12. Op grond van voorgaande wordt geconcludeerd dat niet aannemelijk is geworden dat de bedrijfsactiviteiten van [naam 6] noemenswaardige concurrentie opleveren met die van Healthcity. Ook overigens is niet aannemelijk geworden dat [gedaagde] door de verhuur van het bijgebouw aan [naam 6] tekortschiet in de nakoming van de huurovereenkomst met Healthcity, dan wel onrechtmatig jegens haar handelt waardoor Healthcity schade lijdt. Voorgaande kwalificeert evenmin als slecht verhuurderschap en/of handelen in strijd met de redelijkheid en billijkheid.

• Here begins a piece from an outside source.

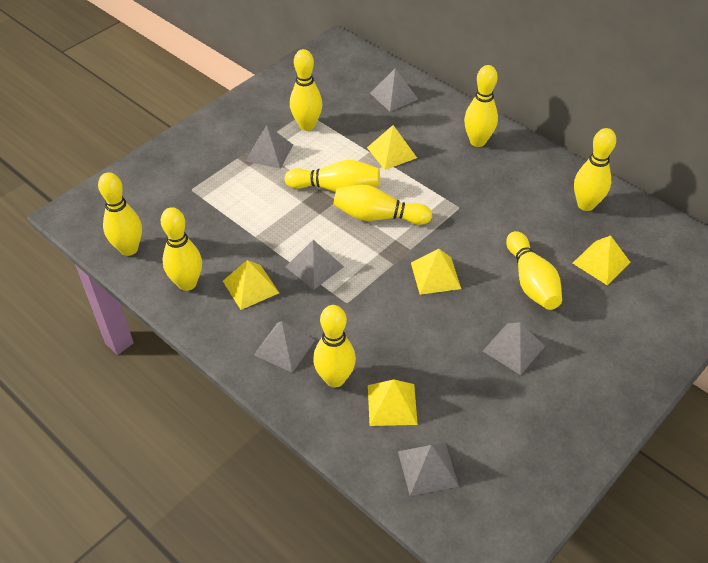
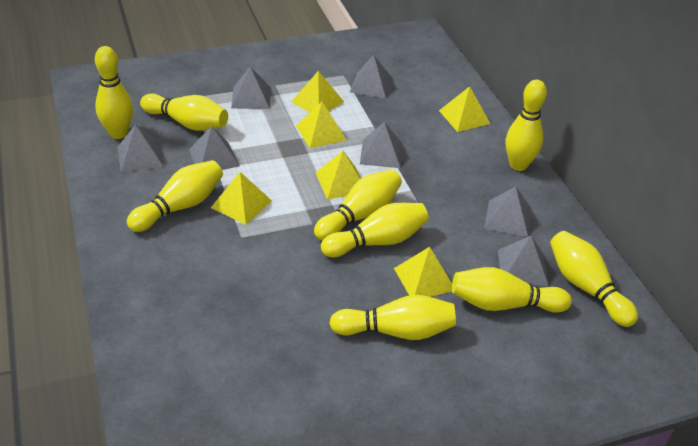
grey pyramid: 6 -> 7
yellow pyramid: 5 -> 6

Dat betekent dat de vordering van Healthcity zal worden afgewezen.
12. Healthcity wordt als de in het ongelijk gestelde partij met de proceskosten belast.

BESLISSING

De kantonrechter:
wijst de vorderingen van Healthcity af;
veroordeelt Healthcity in de proceskosten, aan de zijde van [gedaagde] tot op heden begroot op € 480,- aan salaris van haar gemachtigde en tevens tot betaling van een bedrag van € 60,00 aan nasalaris, alsmede tot betaling van een bedrag van € 68,00 en de explootkosten van betekening van het vonnis, onder de voorwaarde dat Healthcity niet binnen veertien dagen na aanschrijving tot nakoming volledig aan de proceskostenveroordeling heeft voldaan en betekening van het vonnis eerst na veertien dagen na aanschrijving heeft plaatsgevonden, een en ander, voor zover van toepassing, inclusief BTW;
verklaart de veroordelingen in dit vonnis uitvoerbaar bij voorraad.
Aldus gewezen door mr. C.L.J.M. de Waal, kantonrechter, en uitgesproken ter openbare terechtzitting van 30 november 2020 in tegenwoordigheid van de griffier.